Tuesday, May 03, 2016

$50 million from ratepayers for FPL misfeasance? City Manager BILL HARRISS forced 30 year franchise renewal

Big mistake in 2009 for City of St. Augustine to renew 30 year franchise with Florida Power and Light.

Now we're on the hook for the cost of FPL's fraud, waste, abuse, misfeasance, malfeasance, nonfeasance, flummery, dupery and nincompoopery,

From Eye on Miami blog:

Saturday, April 30, 2016

FPL's Mike Sole Tortured Me for an Hour with Jabbering. By Geniusofdespair

The chocolate chip cookies they provided at the meeting were very good but you had to hide them if you wanted to bring them in. That was the highlight of the meeting yesterday in Homestead. The hour and half in traffic to get there was SOOO not worth it. The icing on the cupcake: WE are going to pay the $50 Million for fixes for FPL's Cooling Canal fiasco that is increasing salt water intrusion to our drinking water. Yes we will be shelling out the bucks for their stupid strategy!

Mike Sole droned on and on for an hour as the apologist for FPL and he got light ball questions from the panel. It was such a colossal waste of time. The Miami Herald wrote an article. Read it.

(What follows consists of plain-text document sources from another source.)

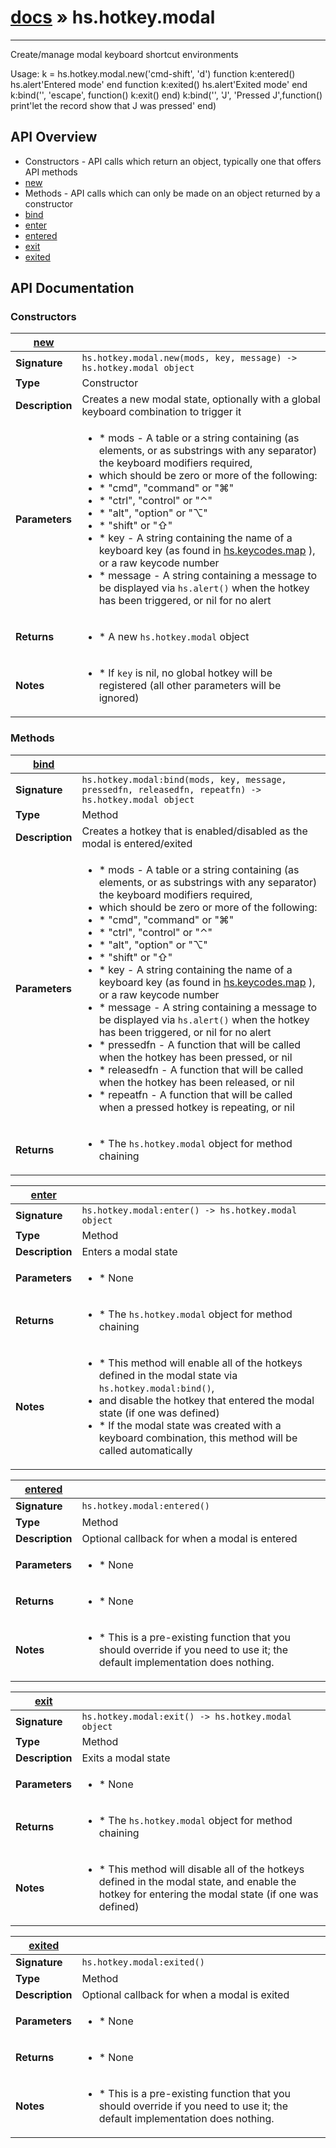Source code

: # [docs](/hammerspoon/index.md) » hs.hotkey.modal
---

Create/manage modal keyboard shortcut environments

Usage:
k = hs.hotkey.modal.new('cmd-shift', 'd')
function k:entered() hs.alert'Entered mode' end
function k:exited()  hs.alert'Exited mode'  end
k:bind('', 'escape', function() k:exit() end)
k:bind('', 'J', 'Pressed J',function() print'let the record show that J was pressed' end)

## API Overview
* Constructors - API calls which return an object, typically one that offers API methods
 * [new](#new)
* Methods - API calls which can only be made on an object returned by a constructor
 * [bind](#bind)
 * [enter](#enter)
 * [entered](#entered)
 * [exit](#exit)
 * [exited](#exited)

## API Documentation

### Constructors

| [new](#new)         |                                                                                     |
| --------------------------------------------|-------------------------------------------------------------------------------------|
| **Signature**                               | `hs.hotkey.modal.new(mods, key, message) -> hs.hotkey.modal object`                                                                    |
| **Type**                                    | Constructor                                                                     |
| **Description**                             | Creates a new modal state, optionally with a global keyboard combination to trigger it                                                                     |
| **Parameters**                              | <ul><li> * mods - A table or a string containing (as elements, or as substrings with any separator) the keyboard modifiers required,</li><li>   which should be zero or more of the following:</li><li>   * "cmd", "command" or "⌘"</li><li>   * "ctrl", "control" or "⌃"</li><li>   * "alt", "option" or "⌥"</li><li>   * "shift" or "⇧"</li><li> * key - A string containing the name of a keyboard key (as found in [hs.keycodes.map](hs.keycodes.html#map) ), or a raw keycode number</li><li> * message - A string containing a message to be displayed via `hs.alert()` when the hotkey has been triggered, or nil for no alert</li></ul> |
| **Returns**                                 | <ul><li> * A new `hs.hotkey.modal` object</li></ul>          |
| **Notes**                                   | <ul><li> * If `key` is nil, no global hotkey will be registered (all other parameters will be ignored)</li></ul>                |

### Methods

| [bind](#bind)         |                                                                                     |
| --------------------------------------------|-------------------------------------------------------------------------------------|
| **Signature**                               | `hs.hotkey.modal:bind(mods, key, message, pressedfn, releasedfn, repeatfn) -> hs.hotkey.modal object`                                                                    |
| **Type**                                    | Method                                                                     |
| **Description**                             | Creates a hotkey that is enabled/disabled as the modal is entered/exited                                                                     |
| **Parameters**                              | <ul><li> * mods - A table or a string containing (as elements, or as substrings with any separator) the keyboard modifiers required,</li><li>   which should be zero or more of the following:</li><li>   * "cmd", "command" or "⌘"</li><li>   * "ctrl", "control" or "⌃"</li><li>   * "alt", "option" or "⌥"</li><li>   * "shift" or "⇧"</li><li> * key - A string containing the name of a keyboard key (as found in [hs.keycodes.map](hs.keycodes.html#map) ), or a raw keycode number</li><li> * message - A string containing a message to be displayed via `hs.alert()` when the hotkey has been triggered, or nil for no alert</li><li> * pressedfn - A function that will be called when the hotkey has been pressed, or nil</li><li> * releasedfn - A function that will be called when the hotkey has been released, or nil</li><li> * repeatfn - A function that will be called when a pressed hotkey is repeating, or nil</li></ul> |
| **Returns**                                 | <ul><li> * The `hs.hotkey.modal` object for method chaining</li></ul>          |

| [enter](#enter)         |                                                                                     |
| --------------------------------------------|-------------------------------------------------------------------------------------|
| **Signature**                               | `hs.hotkey.modal:enter() -> hs.hotkey.modal object`                                                                    |
| **Type**                                    | Method                                                                     |
| **Description**                             | Enters a modal state                                                                     |
| **Parameters**                              | <ul><li> * None</li></ul> |
| **Returns**                                 | <ul><li> * The `hs.hotkey.modal` object for method chaining</li></ul>          |
| **Notes**                                   | <ul><li> * This method will enable all of the hotkeys defined in the modal state via `hs.hotkey.modal:bind()`,</li><li>   and disable the hotkey that entered the modal state (if one was defined)</li><li> * If the modal state was created with a keyboard combination, this method will be called automatically</li></ul>                |

| [entered](#entered)         |                                                                                     |
| --------------------------------------------|-------------------------------------------------------------------------------------|
| **Signature**                               | `hs.hotkey.modal:entered()`                                                                    |
| **Type**                                    | Method                                                                     |
| **Description**                             | Optional callback for when a modal is entered                                                                     |
| **Parameters**                              | <ul><li> * None</li></ul> |
| **Returns**                                 | <ul><li> * None</li></ul>          |
| **Notes**                                   | <ul><li> * This is a pre-existing function that you should override if you need to use it; the default implementation does nothing.</li></ul>                |

| [exit](#exit)         |                                                                                     |
| --------------------------------------------|-------------------------------------------------------------------------------------|
| **Signature**                               | `hs.hotkey.modal:exit() -> hs.hotkey.modal object`                                                                    |
| **Type**                                    | Method                                                                     |
| **Description**                             | Exits a modal state                                                                     |
| **Parameters**                              | <ul><li> * None</li></ul> |
| **Returns**                                 | <ul><li> * The `hs.hotkey.modal` object for method chaining</li></ul>          |
| **Notes**                                   | <ul><li> * This method will disable all of the hotkeys defined in the modal state, and enable the hotkey for entering the modal state (if one was defined)</li></ul>                |

| [exited](#exited)         |                                                                                     |
| --------------------------------------------|-------------------------------------------------------------------------------------|
| **Signature**                               | `hs.hotkey.modal:exited()`                                                                    |
| **Type**                                    | Method                                                                     |
| **Description**                             | Optional callback for when a modal is exited                                                                     |
| **Parameters**                              | <ul><li> * None</li></ul> |
| **Returns**                                 | <ul><li> * None</li></ul>          |
| **Notes**                                   | <ul><li> * This is a pre-existing function that you should override if you need to use it; the default implementation does nothing.</li></ul>                |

I took Photos, Gimleteye left early.
The combined panel of State Senators and Representatives
Apologist Mike Sol from FPL also on the Board of Directors of the Everglades Foundation (former head of DEP)
From Jenny Staletovich of the Miami Herald:
Miami-Dade County Commissioner Daniella Levine Cava, who asked for the county report that revealed the radioactive tracer tritium in the bay, said the canals were “poorly conceived” when they were created in the 1970s, should be abandoned for more modern technology. Cava pointed out that canal conditions worsened after nuclear reactors were uprated to increase power output. While tritium has been detected at levels well below health standards, its presence indicates the canals also are likely leaking water tainted by high levels of ammonia and other contaminants into the bay.

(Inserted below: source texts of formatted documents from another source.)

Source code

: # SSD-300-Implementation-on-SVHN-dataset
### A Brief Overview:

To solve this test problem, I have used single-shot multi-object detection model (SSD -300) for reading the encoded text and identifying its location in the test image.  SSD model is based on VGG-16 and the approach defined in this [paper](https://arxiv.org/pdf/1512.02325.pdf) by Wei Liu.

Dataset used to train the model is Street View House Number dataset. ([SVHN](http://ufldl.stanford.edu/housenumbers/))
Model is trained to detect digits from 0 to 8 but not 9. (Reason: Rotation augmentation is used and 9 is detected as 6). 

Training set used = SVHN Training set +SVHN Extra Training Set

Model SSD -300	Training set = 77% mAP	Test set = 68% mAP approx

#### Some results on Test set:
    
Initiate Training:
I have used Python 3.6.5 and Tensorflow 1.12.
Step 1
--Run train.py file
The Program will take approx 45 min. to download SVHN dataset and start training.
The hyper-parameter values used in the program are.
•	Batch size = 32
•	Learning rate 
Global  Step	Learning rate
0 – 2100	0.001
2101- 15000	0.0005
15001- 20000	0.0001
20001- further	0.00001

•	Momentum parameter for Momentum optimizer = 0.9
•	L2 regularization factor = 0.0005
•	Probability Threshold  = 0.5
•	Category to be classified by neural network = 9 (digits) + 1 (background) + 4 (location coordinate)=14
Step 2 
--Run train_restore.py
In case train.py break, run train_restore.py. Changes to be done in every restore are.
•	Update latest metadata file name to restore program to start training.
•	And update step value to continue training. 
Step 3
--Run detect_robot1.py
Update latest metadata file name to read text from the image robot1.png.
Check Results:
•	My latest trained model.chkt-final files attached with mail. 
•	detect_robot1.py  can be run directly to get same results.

The uprating project was only supposed to increase water temperatures by about 2.5 degrees Fahrenheit but canal temperatures following the expansion spiked, forcing the reactors to twice power down as they approached operating limits.

University of Miami hydrologist David Chin, in a report to the county, concluded the increased power caused the problems. But FPL blamed a regional drought, along with algae and sediment collecting in the canals after they were briefly shut down during the expansion.

“The plant needs to be modernized,” Cava told lawmakers, pointing to more modern reactors which rely on cooling towers. “The technology is not revolutionary. It’s already been adopted. It’s not even cutting-edge technology.” Cava also took state environmental regulators to task for not acting faster.

Me: The DEP said they issued a violation not just a warning letter to FPL.

County Commissioner Daniella Levine Cava
Engineer Ed Swakon (a former Division Chief at DERM) and Rock Miner Steve Toricse
What everyone was doing except those listening
DEP Speaker Paula Cobb
Rep Rene Garcia asking a softball question.
Mayors Cindy Lerner (Pinecrest) and Philip Stoddard (South Miami) taking notes.
Lee Hefty of Derm Speaking
State Rep. Katy Edwards doesn't look happy to be back in Homestead.
Not only couldn't you bring cookies and water into the meeting, you couldn't bring solar panels. Jonathan Ullman of Sierra Club tried.

This is so typical (from the Miami Herald):
But when asked by Rep. Jose Javier Rodriguez, D-Miami, if the state had ignored an administrative law judge in February, DEP deputy secretary Paula Cobb complained that the judge overstepped his authority.
"The department did not sidestep the findings of the administrative law judge," she said. "The administrative law judge tried to dictate the exact actions…and honestly I need every tool I can get."